BACKGROUND: BRAF mutations occur in 1% to 4% of non-small-cell lung cancer (NSCLC) cases. Previous retrospective studies have reported similar outcomes for BRAF-mutated NSCLC as compared with wild-type tumors without a known driver mutation or tumors harboring other mutations. However, select cases of prolonged survival have also been described, and thus, the natural history of BRAF-mutated NSCLC remains an area of ongoing study.
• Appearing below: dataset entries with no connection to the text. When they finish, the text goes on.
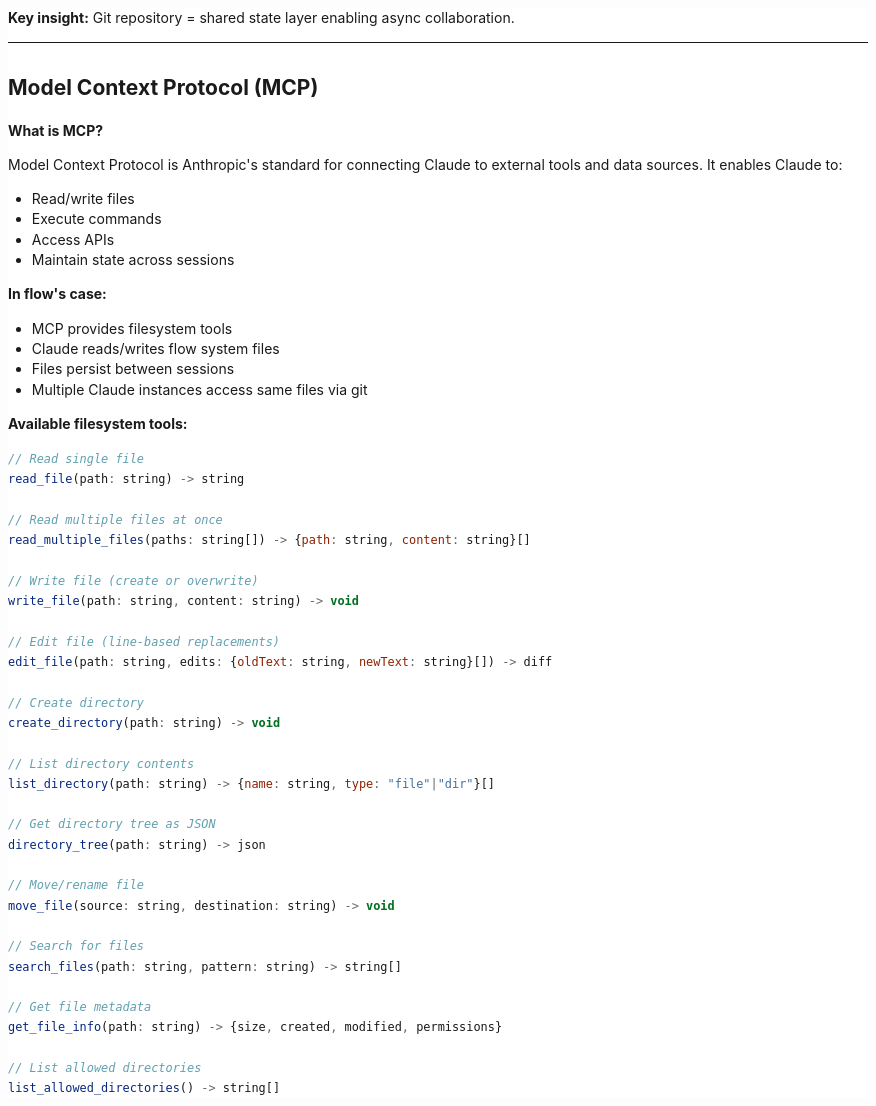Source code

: **Key insight:** Git repository = shared state layer enabling async collaboration.

---

## Model Context Protocol (MCP)

**What is MCP?**

Model Context Protocol is Anthropic's standard for connecting Claude to external tools and data sources. It enables Claude to:

- Read/write files
- Execute commands
- Access APIs
- Maintain state across sessions

**In flow's case:**

- MCP provides filesystem tools
- Claude reads/writes flow system files
- Files persist between sessions
- Multiple Claude instances access same files via git

**Available filesystem tools:**

```javascript
// Read single file
read_file(path: string) -> string

// Read multiple files at once
read_multiple_files(paths: string[]) -> {path: string, content: string}[]

// Write file (create or overwrite)
write_file(path: string, content: string) -> void

// Edit file (line-based replacements)
edit_file(path: string, edits: {oldText: string, newText: string}[]) -> diff

// Create directory
create_directory(path: string) -> void

// List directory contents
list_directory(path: string) -> {name: string, type: "file"|"dir"}[]

// Get directory tree as JSON
directory_tree(path: string) -> json

// Move/rename file
move_file(source: string, destination: string) -> void

// Search for files
search_files(path: string, pattern: string) -> string[]

// Get file metadata
get_file_info(path: string) -> {size, created, modified, permissions}

// List allowed directories
list_allowed_directories() -> string[]
```

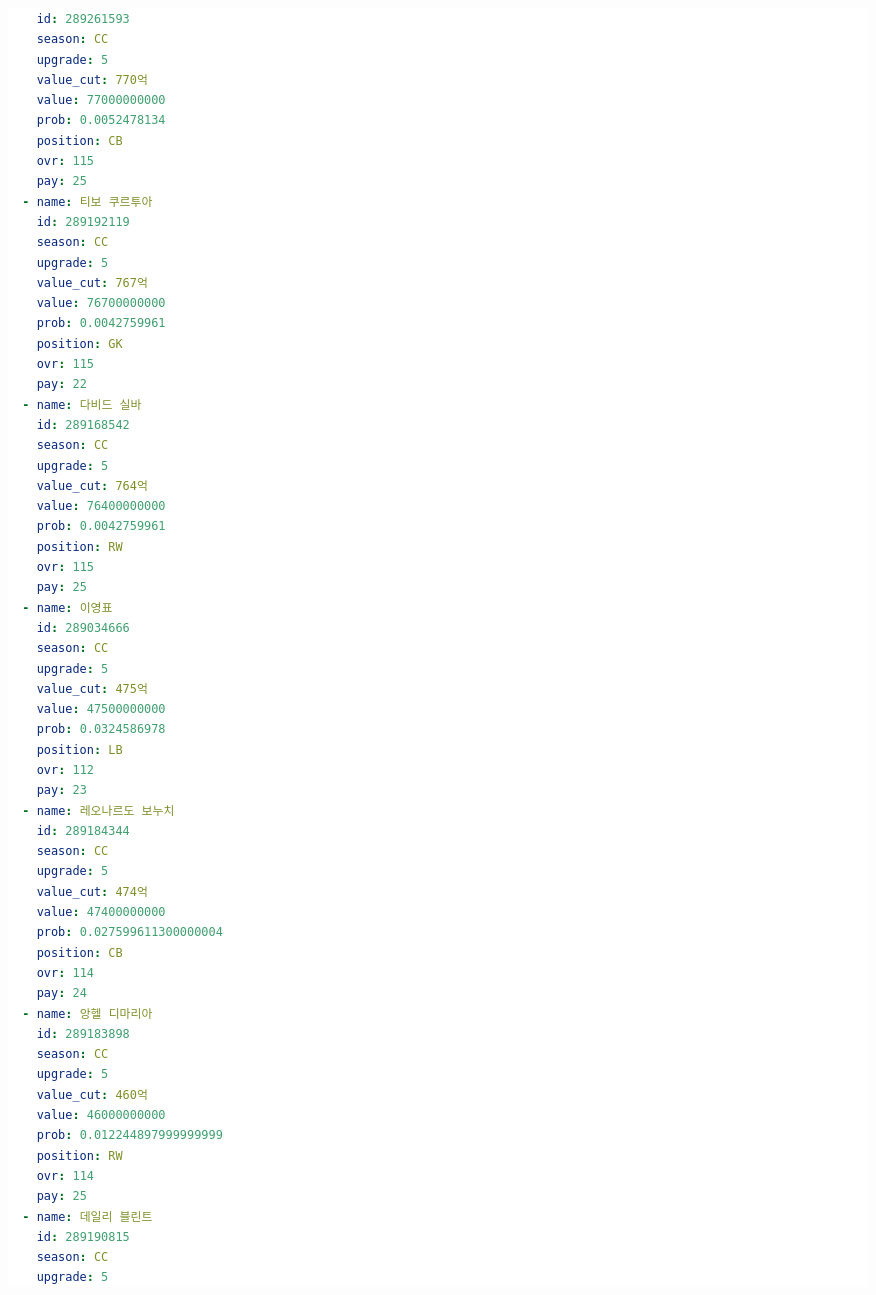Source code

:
 ```yaml
    id: 289261593
    season: CC
    upgrade: 5
    value_cut: 770억
    value: 77000000000
    prob: 0.0052478134
    position: CB
    ovr: 115
    pay: 25
  - name: 티보 쿠르투아
    id: 289192119
    season: CC
    upgrade: 5
    value_cut: 767억
    value: 76700000000
    prob: 0.0042759961
    position: GK
    ovr: 115
    pay: 22
  - name: 다비드 실바
    id: 289168542
    season: CC
    upgrade: 5
    value_cut: 764억
    value: 76400000000
    prob: 0.0042759961
    position: RW
    ovr: 115
    pay: 25
  - name: 이영표
    id: 289034666
    season: CC
    upgrade: 5
    value_cut: 475억
    value: 47500000000
    prob: 0.0324586978
    position: LB
    ovr: 112
    pay: 23
  - name: 레오나르도 보누치
    id: 289184344
    season: CC
    upgrade: 5
    value_cut: 474억
    value: 47400000000
    prob: 0.027599611300000004
    position: CB
    ovr: 114
    pay: 24
  - name: 앙헬 디마리아
    id: 289183898
    season: CC
    upgrade: 5
    value_cut: 460억
    value: 46000000000
    prob: 0.012244897999999999
    position: RW
    ovr: 114
    pay: 25
  - name: 데일리 블린트
    id: 289190815
    season: CC
    upgrade: 5
```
The aim of this series was to describe the natural history, clinical outcomes, and occurrence of co-mutations in patients with BRAF-mutated NSCLC.PATIENTS AND METHODS: Patients with BRAF-mutated NSCLC seen at Stanford University Medical Center from January 1, 2006 through July 31, 2015 were reviewed. The Kaplan-Meier method was used to calculate median overall survival, and the generalized Wilcoxon test was used to compare median survivals across subgroups of patients.RESULTS: Within a cohort of 18 patients with BRAF-mutated NSCLC, V600E mutations were most common (72%; 13/18). Clinicopathologic features were similar between patients with V600E versus non-V600E mutations, although there was a trend toward more patients with non-V600E mutations being heavy smokers (80% vs. 31%; P= .12). Co-occurring mutations in TP53 were identified most commonly (28%; 5/18). The median overall survival for the entire cohort was 40.1 months, and the median survival from the onset of metastases (n= 16) was 28.1 months. Survival rates at 2 and 5 years from the onset of metastases were 56% and 13%, respectively.CONCLUSION: The clinical behavior of BRAF-mutated NSCLC is variable, but favorable outcomes can be seen in a subset of patients.